The Exelixis Lab, Scientific Computing Group, Heidelberg Institute for Theoretical Studies, D-68159 Heidelberg, Germany, Graduate School for Computing in Medicine and Life Sciences, University of Lübeck, Institut für Neuro- und Bioinformatik, University of Lübeck, 23538 Lübeck, Germany, Natural History Museum of Crete, University of Crete, GR-71409 Irakleio, Crete, Greece and Institute of Molecular Biology and Biotechnology, Foundation for Research and Technology-Hellas-FORTH, GR-70013 Heraklion, Crete, Greece.
Bioinformatics. 2013 Nov 15;29(22):2869-76. doi: 10.1093/bioinformatics/btt499. Epub 2013 Aug 29.
Sequence-based methods to delimit species are central to DNA taxonomy, microbial community surveys and DNA metabarcoding studies. Current approaches either rely on simple sequence similarity thresholds (OTU-picking) or on complex and compute-intensive evolutionary models. The OTU-picking methods scale well on large datasets, but the results are highly sensitive to the similarity threshold. Coalescent-based species delimitation approaches often rely on Bayesian statistics and Markov Chain Monte Carlo sampling, and can therefore only be applied to small datasets.

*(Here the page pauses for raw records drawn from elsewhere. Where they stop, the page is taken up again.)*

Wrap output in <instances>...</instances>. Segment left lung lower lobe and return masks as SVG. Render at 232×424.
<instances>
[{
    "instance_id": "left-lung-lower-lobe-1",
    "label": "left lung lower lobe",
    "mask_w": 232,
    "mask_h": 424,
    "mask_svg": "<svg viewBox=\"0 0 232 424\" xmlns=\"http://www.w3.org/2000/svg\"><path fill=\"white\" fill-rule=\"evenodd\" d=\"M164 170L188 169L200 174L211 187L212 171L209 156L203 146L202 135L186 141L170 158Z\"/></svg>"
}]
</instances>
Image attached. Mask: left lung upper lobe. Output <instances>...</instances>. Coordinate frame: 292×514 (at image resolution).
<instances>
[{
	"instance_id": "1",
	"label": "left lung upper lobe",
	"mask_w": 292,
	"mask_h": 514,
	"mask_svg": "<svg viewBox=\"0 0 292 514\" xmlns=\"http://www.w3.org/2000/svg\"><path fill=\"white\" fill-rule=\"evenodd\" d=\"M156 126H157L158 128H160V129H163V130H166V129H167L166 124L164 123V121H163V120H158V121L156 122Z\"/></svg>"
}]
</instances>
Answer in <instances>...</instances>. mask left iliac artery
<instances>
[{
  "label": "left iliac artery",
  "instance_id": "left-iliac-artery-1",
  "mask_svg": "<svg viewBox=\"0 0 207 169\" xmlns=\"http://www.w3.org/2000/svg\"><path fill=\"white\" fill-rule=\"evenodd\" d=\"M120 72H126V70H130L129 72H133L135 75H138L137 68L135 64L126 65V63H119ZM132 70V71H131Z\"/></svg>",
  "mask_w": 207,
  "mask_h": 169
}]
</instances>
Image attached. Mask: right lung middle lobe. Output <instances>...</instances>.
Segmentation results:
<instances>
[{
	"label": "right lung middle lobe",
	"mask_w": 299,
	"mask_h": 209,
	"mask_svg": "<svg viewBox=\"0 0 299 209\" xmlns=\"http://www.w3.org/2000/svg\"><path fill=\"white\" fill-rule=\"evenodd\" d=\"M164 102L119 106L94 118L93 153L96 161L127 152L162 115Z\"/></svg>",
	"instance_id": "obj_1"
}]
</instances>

We introduce the Poisson tree processes (PTP) model to infer putative species boundaries on a given phylogenetic input tree. We also integrate PTP with our evolutionary placement algorithm (EPA-PTP) to count the number of species in phylogenetic placements. We compare our approaches with popular OTU-picking methods and the General Mixed Yule Coalescent (GMYC) model. For de novo species delimitation, the stand-alone PTP model generally outperforms GYMC as well as OTU-picking methods when evolutionary distances between species are small. PTP neither requires an ultrametric input tree nor a sequence similarity threshold as input. In the open reference species delimitation approach, EPA-PTP yields more accurate results than de novo species delimitation methods. Finally, EPA-PTP scales on large datasets because it relies on the parallel implementations of the EPA and RAxML, thereby allowing to delimit species in high-throughput sequencing data.
The code is freely available at www.exelixis-lab.org/software.html. .
基于序列的物种界定方法是 DNA 分类学、微生物群落调查和 DNA 宏条形码研究的核心。目前的方法要么依赖于简单的序列相似性阈值(OTU 聚类),要么依赖于复杂的计算密集型进化模型。OTU 聚类方法在大型数据集上具有良好的可扩展性,但结果对相似性阈值非常敏感。基于合并的物种界定方法通常依赖于贝叶斯统计学和马尔可夫链蒙特卡罗抽样,因此只能应用于小数据集。
我们引入泊松树过程(PTP)模型,根据给定的系统发育输入树推断可能的物种边界。我们还将 PTP 与我们的进化定位算法(EPA-PTP)集成,以计算系统发育定位中的物种数量。我们将我们的方法与流行的 OTU 聚类方法和广义混合尤尔合并模型(GMYC)进行比较。对于从头开始的物种界定,当物种之间的进化距离较小时,独立的 PTP 模型通常优于 GMYC 和 OTU 聚类方法。PTP 既不需要超度量输入树,也不需要序列相似性阈值作为输入。在开放参考物种界定方法中,EPA-PTP 比从头开始的物种界定方法产生更准确的结果。最后,EPA-PTP 在大型数据集上具有可扩展性,因为它依赖于 EPA 和 RAxML 的并行实现,从而可以在高通量测序数据中界定物种。
代码可在 www.exelixis-lab.org/software.html 上免费获得。